I found some T-SQL code, and i'm trying to figure out if it is:
- an elegant solution that i never knew about
- a horrible abomination that happens to work, and should absolutely be removed
- or somewhere in between.
Standardize Names
We have a requirement to try to cleanup names:
Bob
→Robert
Bill
→William
Dick
→Richard
So a table was created to hold the value and the value to replace it with. It holds the above words (as well as more esoteric, domain-specific, industry specific, mappings):
FillerWords:
Value | ReplaceWith |
---|---|
dick | Richard |
bill | William |
bob | Robert |
ted | William |
And the code I saw used to perform the replacment was either genius or madness:
DECLARE @firstName varchar(200) = 'bill';
SELECT @firstName = REPLACE(@firstName, FillerWords.Value, FillerWords.ReplaceWith) FROM FillerWords;
SELECT @firstName;
Which gives:
(no column name)
----------------
William
1 row(s) affected
Even more impressive is that it can do multiple replacements at once:
DECLARE @firstName varchar(200) = 'teddickbobbill';
SELECT @firstName = REPLACE(@firstName, FillerWords.Value, FillerWords.ReplaceWith) FROM FillerWords;
SELECT @firstName;
Which gives:
(no column name)
----------------
WilliamRichardRobertWilliam
1 row(s) affected
It works, but is it valid?
How does it work?
If you eliminate the variable assignment during the select:
SELECT REPLACE(@firstName, fw.Value, fw.ReplaceWith) FROM #FillerWords fw
you see that it is performing the REPLACE
on every row in the table:
(No column name)
teddickRobertbill
tedRichardbobbill
Williamdickbobbill
teddickbobWilliam
And so what happens is that each time a row is evaluated, the @firstName
variable is updated:
@firstName | Value | ReplaceWith | new value of @firstName |
---|---|---|---|
teddickbobbill | dick | Richard | tedRichard bobbill |
tedRichardbobbill | bill | William | tedRichardbobWilliam |
tedRichardbobWilliam | bob | Robert | tedRichardRobert William |
tedRichardRobertWilliam | ted | William | William RichardRobertWilliam |
So it seems to rely on a quirk of variable assignment, that you can keep revising the same variable row-after-row; it's almost like a cursor operation.
Is that style of T-SQL programming supported? I know recursive common-table-expressions (CTEs) do it all the time; but is it allowed here?
I know the code's success relies on the order in which rows are processed, which is generally not guaranteed in SQL. This could lead to inconsistent results, especially if the underlying data or the SQL Server's query execution plan changes.

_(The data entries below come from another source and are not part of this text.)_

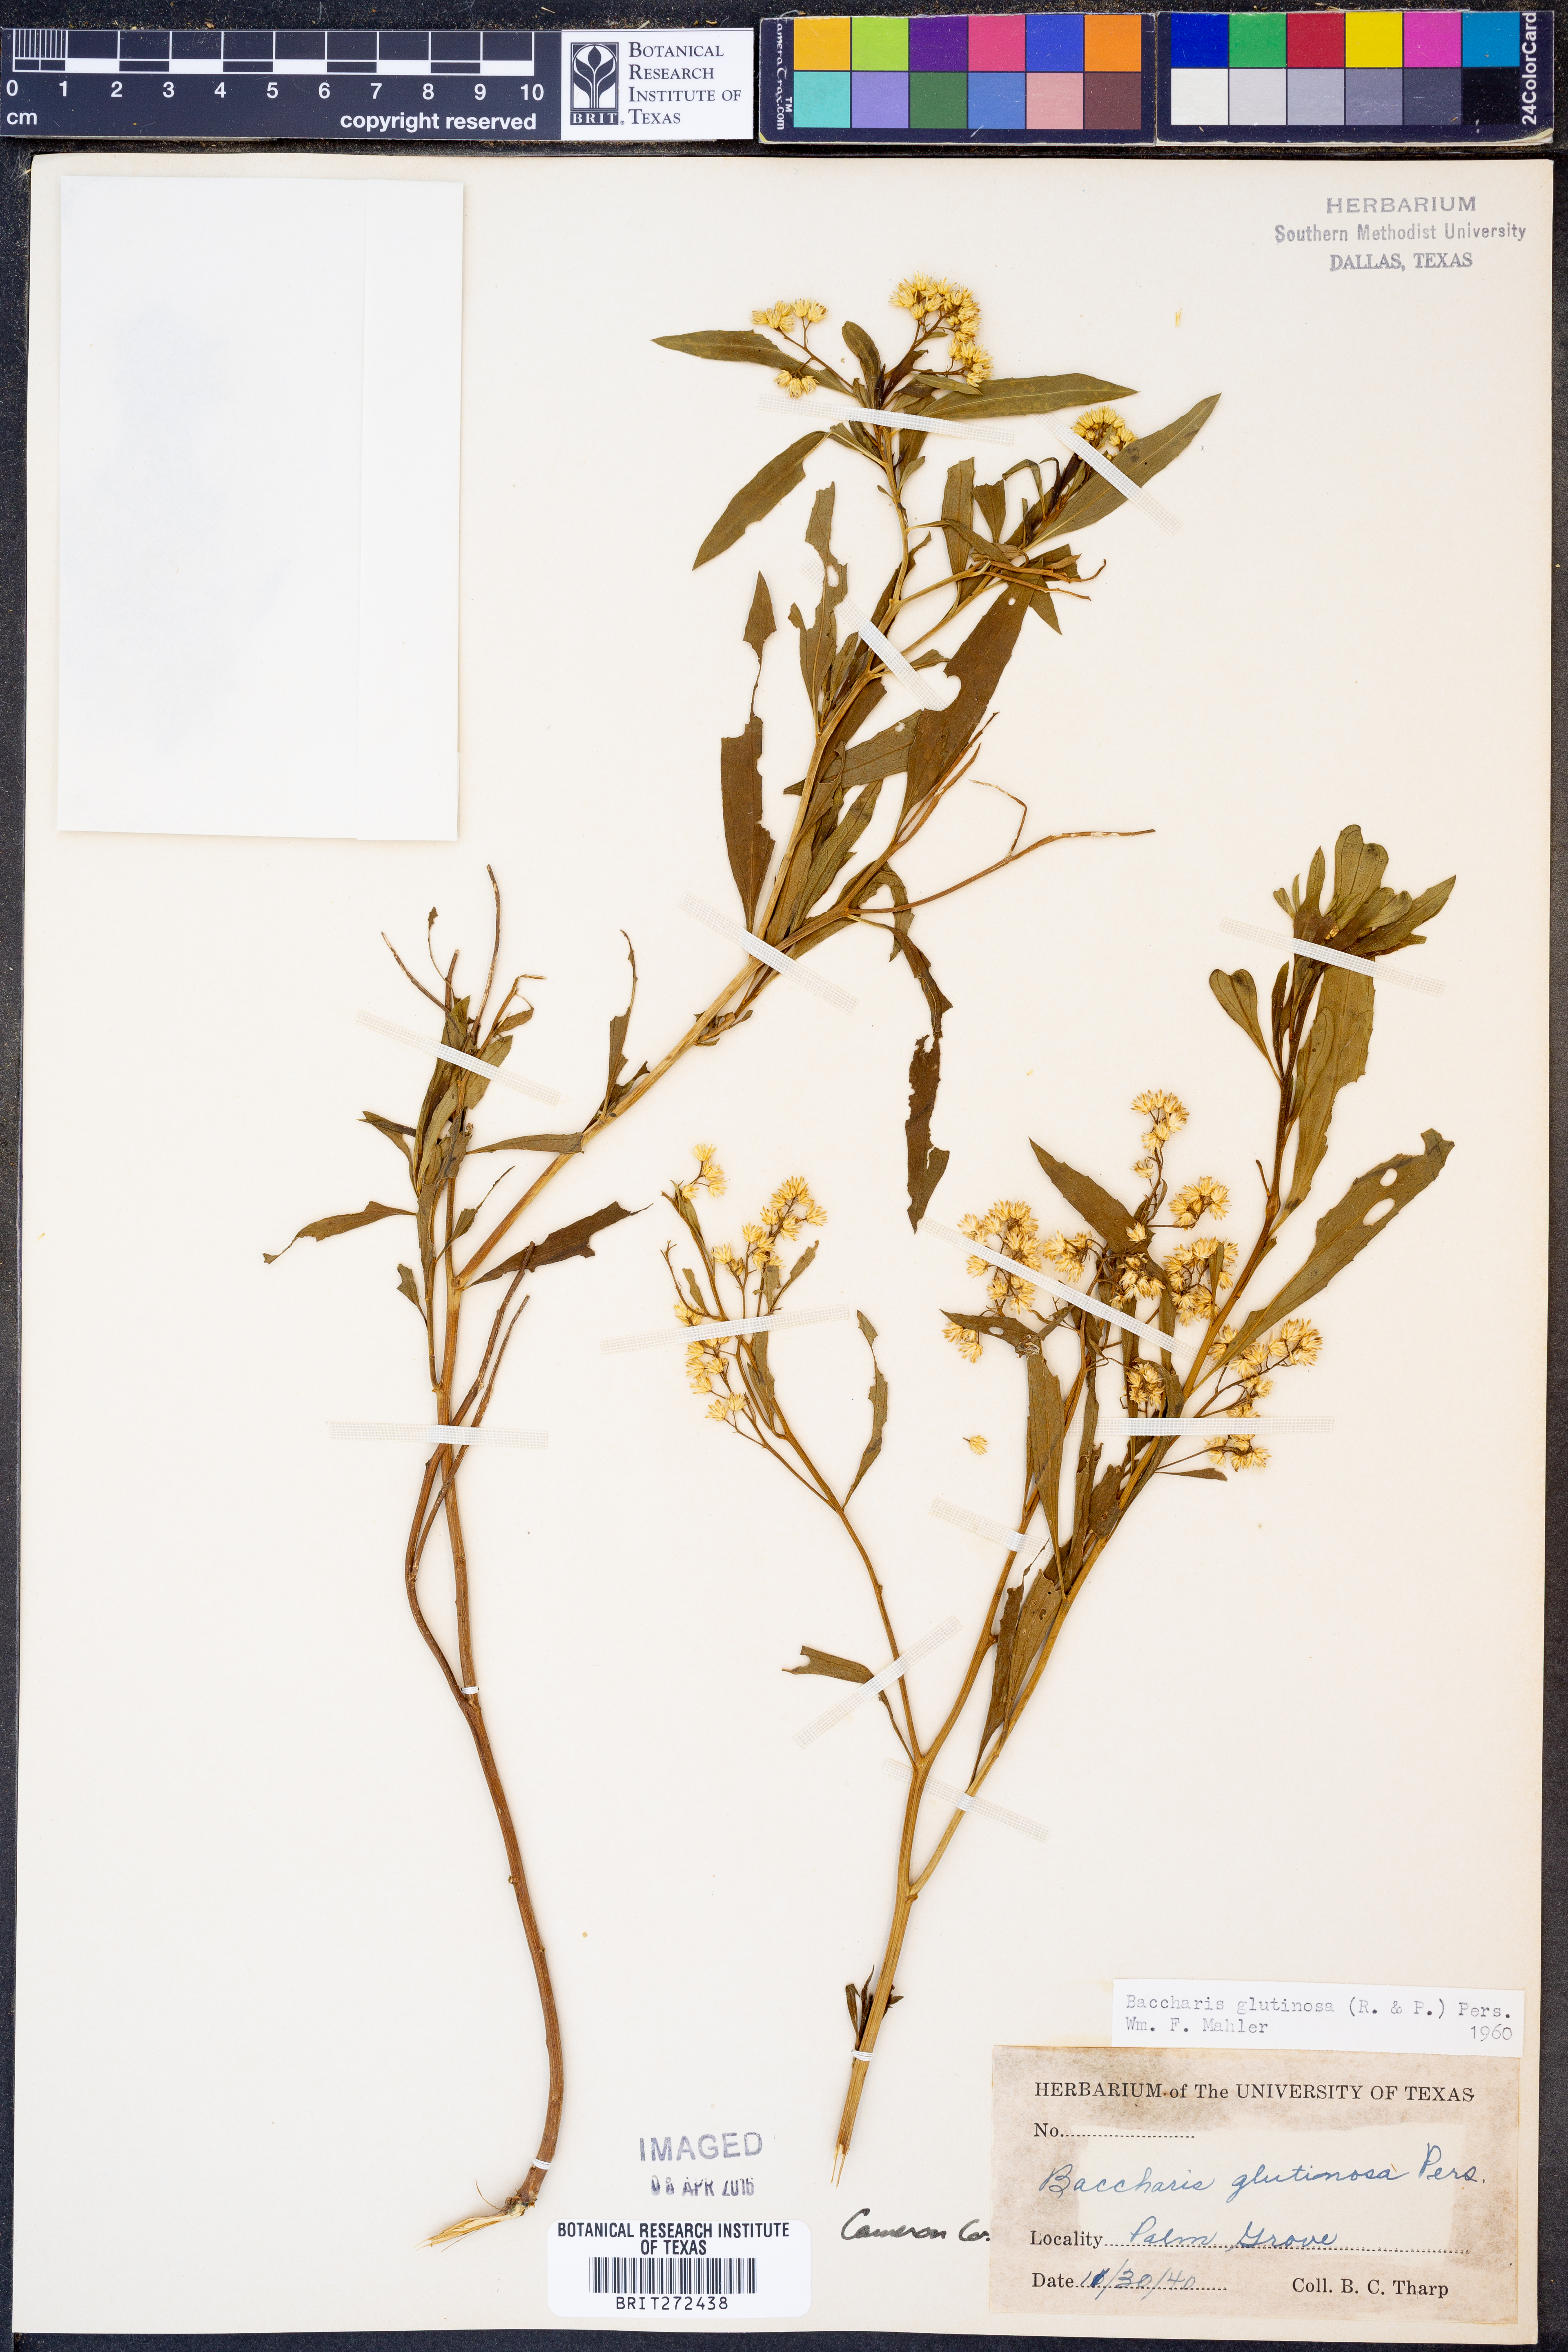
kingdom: Plantae
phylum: Tracheophyta
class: Magnoliopsida
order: Asterales
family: Asteraceae
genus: Baccharis
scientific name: Baccharis glutinosa
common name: Saltmarsh baccharis
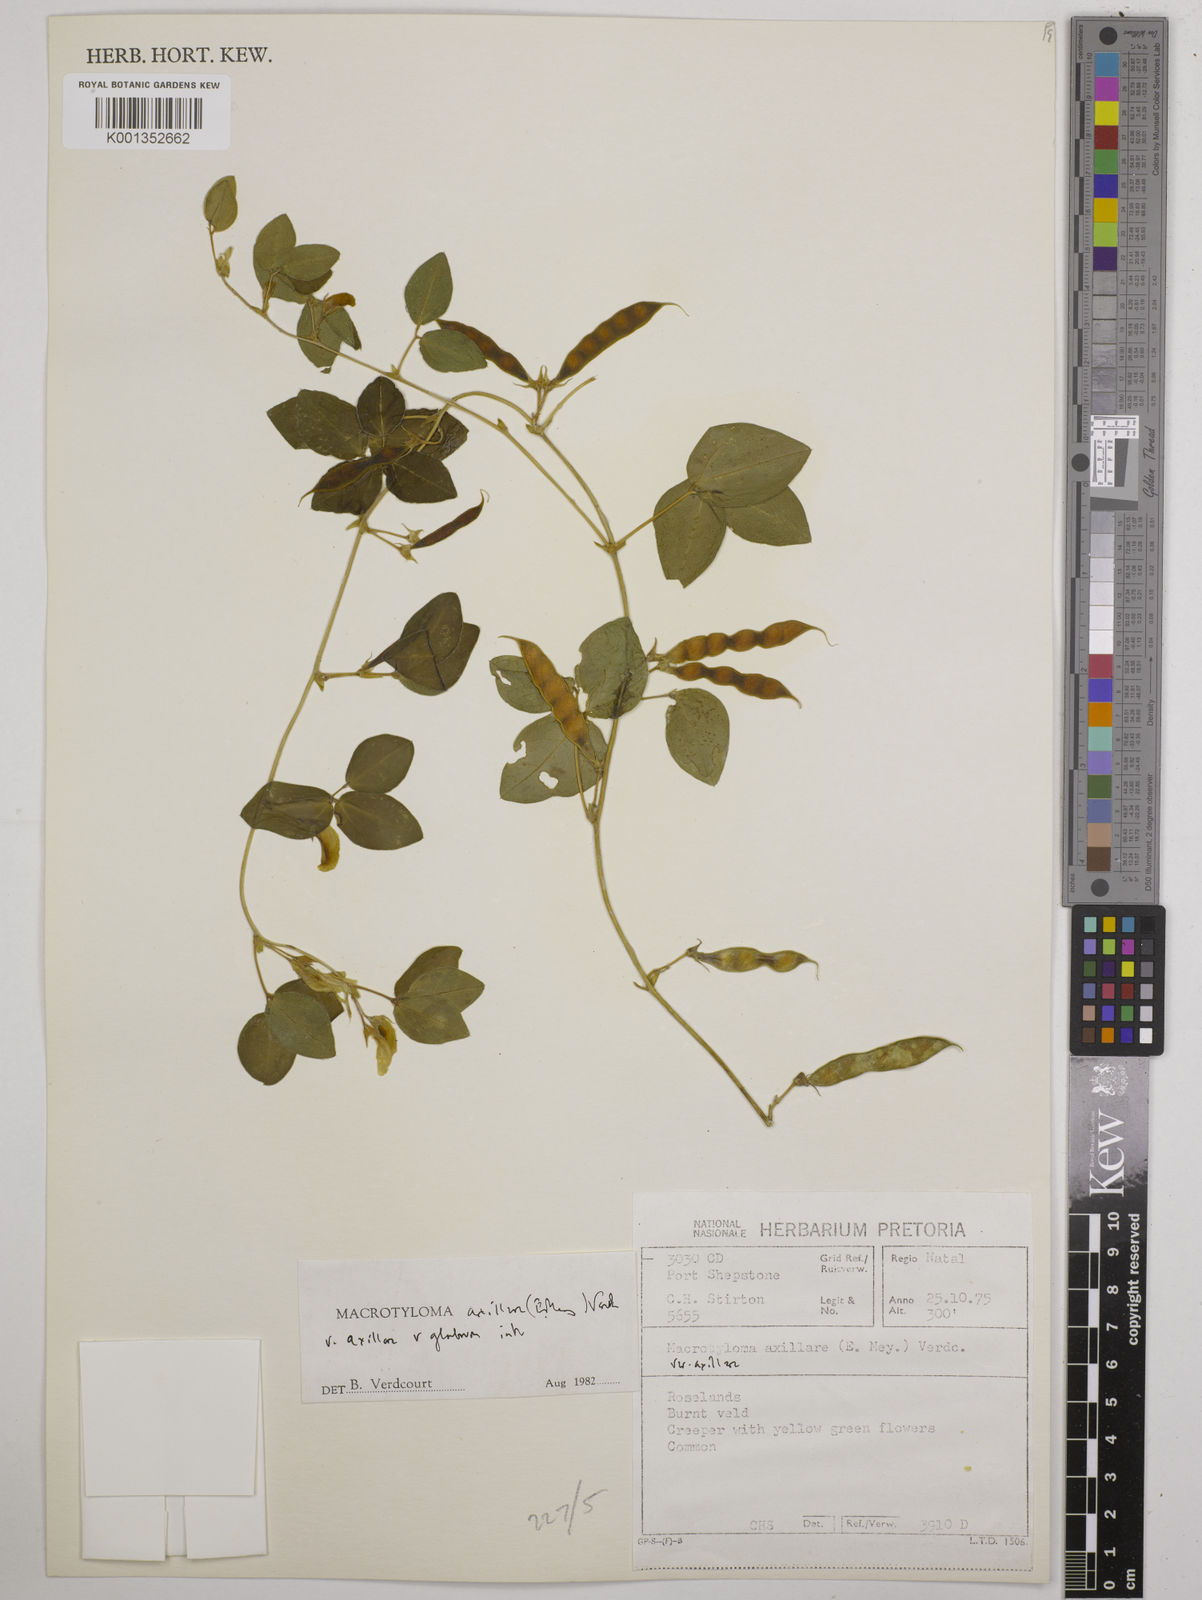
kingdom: Plantae
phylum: Tracheophyta
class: Magnoliopsida
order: Fabales
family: Fabaceae
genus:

I do not care about this, here, in this question.
One Possible Answer
I asked one oratrice mechanique d'analyse cardinal, and it said:
The code exploits a specific behavior of T-SQL where a variable can be updated in a SELECT statement. However, this is not standard SQL behavior and may not be intuitive or maintainable. While this works in current versions of SQL Server, there's no guarantee that such behavior will remain consistent or supported in future versions, as it's not a documented feature for such purposes.
Is setting variables resursively not an accepted pattern?